Health and Life Insurers Report Healthy ’04 Profits
Your insurance rates aren’t the only thing in health care on the rise. So are health insurers’ profits.
Health and life insurers reported income that rose 29 percent in 2004 to $38.8 billion, helped by earnings from investments and rising premiums, according to Weiss Ratings Inc. The $8.8 billion increase is the second consecutive rise in annual income.
Investment income rose 4.8 percent, or $6.9 billion, primarily from corporate and bonds, stocks and mortgage loans.
Group health insurance profits grew by 32 percent, or $1.4 billion, the third consecutive year with growing health profits.

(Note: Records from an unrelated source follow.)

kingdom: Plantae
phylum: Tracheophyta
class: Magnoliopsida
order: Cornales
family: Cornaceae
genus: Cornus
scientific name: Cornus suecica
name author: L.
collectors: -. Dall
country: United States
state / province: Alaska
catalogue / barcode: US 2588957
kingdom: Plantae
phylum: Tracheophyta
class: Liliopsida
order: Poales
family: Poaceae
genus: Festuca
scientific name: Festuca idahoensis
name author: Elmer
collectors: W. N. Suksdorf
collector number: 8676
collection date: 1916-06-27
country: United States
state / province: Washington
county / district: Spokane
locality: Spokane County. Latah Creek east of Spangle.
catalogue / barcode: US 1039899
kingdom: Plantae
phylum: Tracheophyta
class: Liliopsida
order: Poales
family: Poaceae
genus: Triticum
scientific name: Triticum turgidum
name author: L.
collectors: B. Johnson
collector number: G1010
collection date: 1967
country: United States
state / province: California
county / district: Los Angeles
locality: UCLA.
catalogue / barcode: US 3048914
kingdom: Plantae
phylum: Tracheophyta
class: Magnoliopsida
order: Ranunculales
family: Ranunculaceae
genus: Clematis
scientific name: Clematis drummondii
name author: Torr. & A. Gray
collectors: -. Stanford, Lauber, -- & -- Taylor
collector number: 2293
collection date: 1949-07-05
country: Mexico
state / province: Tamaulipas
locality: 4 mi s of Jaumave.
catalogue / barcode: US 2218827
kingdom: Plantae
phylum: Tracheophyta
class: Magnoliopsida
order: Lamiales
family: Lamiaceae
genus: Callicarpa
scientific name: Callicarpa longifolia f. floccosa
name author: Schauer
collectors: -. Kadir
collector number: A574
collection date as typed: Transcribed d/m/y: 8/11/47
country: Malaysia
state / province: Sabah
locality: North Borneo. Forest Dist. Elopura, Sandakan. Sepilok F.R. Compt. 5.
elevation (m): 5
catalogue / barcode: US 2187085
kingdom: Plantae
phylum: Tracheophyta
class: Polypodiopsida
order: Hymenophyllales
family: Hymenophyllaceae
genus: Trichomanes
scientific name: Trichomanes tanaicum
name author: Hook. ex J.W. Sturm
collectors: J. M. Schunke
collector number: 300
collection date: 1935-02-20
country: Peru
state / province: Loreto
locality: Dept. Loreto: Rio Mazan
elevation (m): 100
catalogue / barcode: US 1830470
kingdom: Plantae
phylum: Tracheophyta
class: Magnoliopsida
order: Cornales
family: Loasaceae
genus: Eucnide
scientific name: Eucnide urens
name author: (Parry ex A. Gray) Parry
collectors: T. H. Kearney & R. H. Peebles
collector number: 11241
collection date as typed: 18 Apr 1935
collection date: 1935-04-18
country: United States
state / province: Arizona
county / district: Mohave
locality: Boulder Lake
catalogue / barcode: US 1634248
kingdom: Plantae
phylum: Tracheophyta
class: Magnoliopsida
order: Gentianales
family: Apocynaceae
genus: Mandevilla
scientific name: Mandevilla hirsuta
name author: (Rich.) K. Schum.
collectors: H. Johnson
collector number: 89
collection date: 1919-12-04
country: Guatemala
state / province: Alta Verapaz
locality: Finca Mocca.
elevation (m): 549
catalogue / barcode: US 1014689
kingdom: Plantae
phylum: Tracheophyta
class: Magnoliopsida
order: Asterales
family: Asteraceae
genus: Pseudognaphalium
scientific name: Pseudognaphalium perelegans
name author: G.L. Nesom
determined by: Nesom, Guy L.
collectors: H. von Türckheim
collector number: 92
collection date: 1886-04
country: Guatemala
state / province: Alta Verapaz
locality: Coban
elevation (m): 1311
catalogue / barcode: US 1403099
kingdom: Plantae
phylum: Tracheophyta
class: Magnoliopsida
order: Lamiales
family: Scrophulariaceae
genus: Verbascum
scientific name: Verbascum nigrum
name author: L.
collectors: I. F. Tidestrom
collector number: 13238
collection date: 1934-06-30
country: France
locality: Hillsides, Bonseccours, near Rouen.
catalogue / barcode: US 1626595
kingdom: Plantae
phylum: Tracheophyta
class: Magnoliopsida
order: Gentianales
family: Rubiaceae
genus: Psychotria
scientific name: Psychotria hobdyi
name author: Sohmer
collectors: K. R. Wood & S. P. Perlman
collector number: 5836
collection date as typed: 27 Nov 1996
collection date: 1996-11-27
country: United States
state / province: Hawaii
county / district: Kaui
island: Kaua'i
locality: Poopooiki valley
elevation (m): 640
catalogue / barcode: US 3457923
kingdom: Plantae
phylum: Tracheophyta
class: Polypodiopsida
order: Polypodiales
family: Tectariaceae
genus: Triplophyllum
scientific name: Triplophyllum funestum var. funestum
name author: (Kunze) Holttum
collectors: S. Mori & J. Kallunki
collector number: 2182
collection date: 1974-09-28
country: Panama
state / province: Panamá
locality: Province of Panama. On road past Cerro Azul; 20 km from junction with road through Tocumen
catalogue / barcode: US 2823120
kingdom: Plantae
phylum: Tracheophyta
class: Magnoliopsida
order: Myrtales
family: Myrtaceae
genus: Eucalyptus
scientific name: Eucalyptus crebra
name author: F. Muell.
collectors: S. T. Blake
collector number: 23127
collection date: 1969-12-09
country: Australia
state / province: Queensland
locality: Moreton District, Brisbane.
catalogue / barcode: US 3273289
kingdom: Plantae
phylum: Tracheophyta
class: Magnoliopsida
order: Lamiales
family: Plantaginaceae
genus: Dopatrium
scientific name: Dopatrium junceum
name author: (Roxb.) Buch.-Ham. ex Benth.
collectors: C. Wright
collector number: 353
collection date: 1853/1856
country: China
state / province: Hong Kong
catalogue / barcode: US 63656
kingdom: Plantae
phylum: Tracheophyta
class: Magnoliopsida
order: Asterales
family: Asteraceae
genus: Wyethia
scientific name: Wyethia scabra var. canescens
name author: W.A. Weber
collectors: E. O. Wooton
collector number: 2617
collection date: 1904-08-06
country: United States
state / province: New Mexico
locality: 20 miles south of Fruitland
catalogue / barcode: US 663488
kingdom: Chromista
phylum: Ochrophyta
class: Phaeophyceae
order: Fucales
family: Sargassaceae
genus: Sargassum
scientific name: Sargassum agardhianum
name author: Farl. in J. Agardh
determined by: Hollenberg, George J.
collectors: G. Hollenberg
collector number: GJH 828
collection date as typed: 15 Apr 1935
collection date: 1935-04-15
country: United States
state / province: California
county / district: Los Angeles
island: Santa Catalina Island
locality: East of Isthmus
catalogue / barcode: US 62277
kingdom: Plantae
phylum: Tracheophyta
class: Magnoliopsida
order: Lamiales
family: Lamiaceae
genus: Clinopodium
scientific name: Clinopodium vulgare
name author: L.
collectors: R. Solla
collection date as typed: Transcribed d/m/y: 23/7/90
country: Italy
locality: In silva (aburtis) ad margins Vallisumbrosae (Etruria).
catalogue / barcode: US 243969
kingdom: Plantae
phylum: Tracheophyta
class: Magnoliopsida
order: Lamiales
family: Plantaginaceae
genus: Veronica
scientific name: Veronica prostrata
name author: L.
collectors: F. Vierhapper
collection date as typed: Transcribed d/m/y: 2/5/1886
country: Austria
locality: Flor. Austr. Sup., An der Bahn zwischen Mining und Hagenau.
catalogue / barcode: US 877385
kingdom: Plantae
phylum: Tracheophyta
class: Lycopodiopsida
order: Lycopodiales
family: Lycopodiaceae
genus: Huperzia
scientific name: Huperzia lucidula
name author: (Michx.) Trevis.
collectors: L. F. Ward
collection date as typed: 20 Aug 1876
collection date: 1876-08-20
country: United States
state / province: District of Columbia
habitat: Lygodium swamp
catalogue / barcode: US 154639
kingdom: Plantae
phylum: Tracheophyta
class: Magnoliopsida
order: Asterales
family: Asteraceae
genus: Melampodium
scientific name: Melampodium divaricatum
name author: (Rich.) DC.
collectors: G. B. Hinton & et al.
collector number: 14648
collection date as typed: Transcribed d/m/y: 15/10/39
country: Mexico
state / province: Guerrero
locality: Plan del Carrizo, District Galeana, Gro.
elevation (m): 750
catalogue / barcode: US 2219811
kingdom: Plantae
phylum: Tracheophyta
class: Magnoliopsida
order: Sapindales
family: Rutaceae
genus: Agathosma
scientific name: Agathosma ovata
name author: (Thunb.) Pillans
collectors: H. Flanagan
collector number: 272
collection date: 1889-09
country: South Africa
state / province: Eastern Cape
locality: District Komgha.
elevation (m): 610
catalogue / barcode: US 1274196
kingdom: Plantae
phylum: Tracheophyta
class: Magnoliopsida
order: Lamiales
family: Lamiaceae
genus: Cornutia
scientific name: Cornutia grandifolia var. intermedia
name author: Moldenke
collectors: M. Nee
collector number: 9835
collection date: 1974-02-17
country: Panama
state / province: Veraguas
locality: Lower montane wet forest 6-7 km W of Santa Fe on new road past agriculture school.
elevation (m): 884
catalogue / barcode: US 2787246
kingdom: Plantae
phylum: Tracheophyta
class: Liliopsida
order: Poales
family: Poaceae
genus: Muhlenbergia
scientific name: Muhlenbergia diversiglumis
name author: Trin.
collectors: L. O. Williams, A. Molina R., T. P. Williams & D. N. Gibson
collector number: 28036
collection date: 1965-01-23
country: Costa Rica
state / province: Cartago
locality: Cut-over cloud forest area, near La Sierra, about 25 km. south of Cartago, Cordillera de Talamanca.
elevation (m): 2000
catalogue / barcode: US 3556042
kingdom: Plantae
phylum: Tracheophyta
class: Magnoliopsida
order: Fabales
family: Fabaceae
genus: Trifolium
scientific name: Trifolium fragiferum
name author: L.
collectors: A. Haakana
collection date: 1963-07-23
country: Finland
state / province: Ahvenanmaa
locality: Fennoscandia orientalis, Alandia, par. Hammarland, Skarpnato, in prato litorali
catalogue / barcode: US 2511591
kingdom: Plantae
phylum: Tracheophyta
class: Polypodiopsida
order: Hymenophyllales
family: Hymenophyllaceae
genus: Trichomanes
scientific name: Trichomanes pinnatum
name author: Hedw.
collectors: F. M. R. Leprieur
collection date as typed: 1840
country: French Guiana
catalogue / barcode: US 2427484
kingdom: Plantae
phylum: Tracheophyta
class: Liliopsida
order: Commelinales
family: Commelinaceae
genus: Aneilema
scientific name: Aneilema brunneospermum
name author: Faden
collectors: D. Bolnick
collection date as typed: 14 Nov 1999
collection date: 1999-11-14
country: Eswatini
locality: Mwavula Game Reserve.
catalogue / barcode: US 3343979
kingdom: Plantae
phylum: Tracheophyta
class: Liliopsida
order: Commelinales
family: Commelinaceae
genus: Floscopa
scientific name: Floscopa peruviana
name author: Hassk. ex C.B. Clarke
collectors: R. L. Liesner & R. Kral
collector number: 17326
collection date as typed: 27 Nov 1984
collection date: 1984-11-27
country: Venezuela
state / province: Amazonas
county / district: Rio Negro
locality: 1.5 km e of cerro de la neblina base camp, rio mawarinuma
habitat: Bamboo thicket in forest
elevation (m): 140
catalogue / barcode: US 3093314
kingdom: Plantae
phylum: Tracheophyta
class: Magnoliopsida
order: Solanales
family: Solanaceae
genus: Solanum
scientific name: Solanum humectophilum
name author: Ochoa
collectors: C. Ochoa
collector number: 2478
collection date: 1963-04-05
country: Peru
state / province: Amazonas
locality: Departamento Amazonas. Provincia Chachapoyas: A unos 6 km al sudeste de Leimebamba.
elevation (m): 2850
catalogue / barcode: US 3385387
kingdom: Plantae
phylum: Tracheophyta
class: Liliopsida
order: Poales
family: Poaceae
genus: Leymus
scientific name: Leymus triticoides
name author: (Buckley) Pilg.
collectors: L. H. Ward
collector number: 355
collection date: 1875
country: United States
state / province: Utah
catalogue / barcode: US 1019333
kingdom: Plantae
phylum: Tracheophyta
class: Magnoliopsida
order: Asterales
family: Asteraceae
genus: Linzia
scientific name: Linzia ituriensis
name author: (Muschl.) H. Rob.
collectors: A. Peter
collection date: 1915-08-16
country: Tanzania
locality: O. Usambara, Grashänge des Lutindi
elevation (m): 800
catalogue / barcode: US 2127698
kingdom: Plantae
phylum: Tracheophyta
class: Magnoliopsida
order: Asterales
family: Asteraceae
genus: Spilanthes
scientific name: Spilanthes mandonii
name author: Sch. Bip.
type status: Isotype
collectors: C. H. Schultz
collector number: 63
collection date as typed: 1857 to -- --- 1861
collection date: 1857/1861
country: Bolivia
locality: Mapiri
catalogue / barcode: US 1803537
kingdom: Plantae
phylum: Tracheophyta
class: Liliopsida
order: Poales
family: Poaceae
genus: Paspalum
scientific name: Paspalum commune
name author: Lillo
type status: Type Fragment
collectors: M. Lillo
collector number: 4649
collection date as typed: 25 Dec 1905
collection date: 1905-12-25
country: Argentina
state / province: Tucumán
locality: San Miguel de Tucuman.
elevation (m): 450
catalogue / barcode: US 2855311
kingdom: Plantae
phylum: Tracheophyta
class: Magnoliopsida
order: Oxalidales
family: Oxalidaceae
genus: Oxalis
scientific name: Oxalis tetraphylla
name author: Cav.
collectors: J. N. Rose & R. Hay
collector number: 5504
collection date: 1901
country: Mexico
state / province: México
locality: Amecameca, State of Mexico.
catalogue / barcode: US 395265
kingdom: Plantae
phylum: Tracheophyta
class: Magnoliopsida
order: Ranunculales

Should those profits help hold rates down? They should at least begin to slow the rise.
I think at some point, you will see that the increases will start to flatten, said Jeffrey Schwartz, assistant vice president for Aon Consulting Inc. in Jericho. But there’s always going to be an increase. Costs will go up. The question will be the degree.
Mergers by insurers could be a double-edged sword, providing savings but reducing competition, he said. Fewer players could mean less pricing pressure.
The steepest increase in health or life insurers profits, measured in dollars, came from Metropolitan Life Ins. Co. in Manhattan. Met Life’s earnings rose from $1.5 billion in 2003 to $2.5 billion in 2004.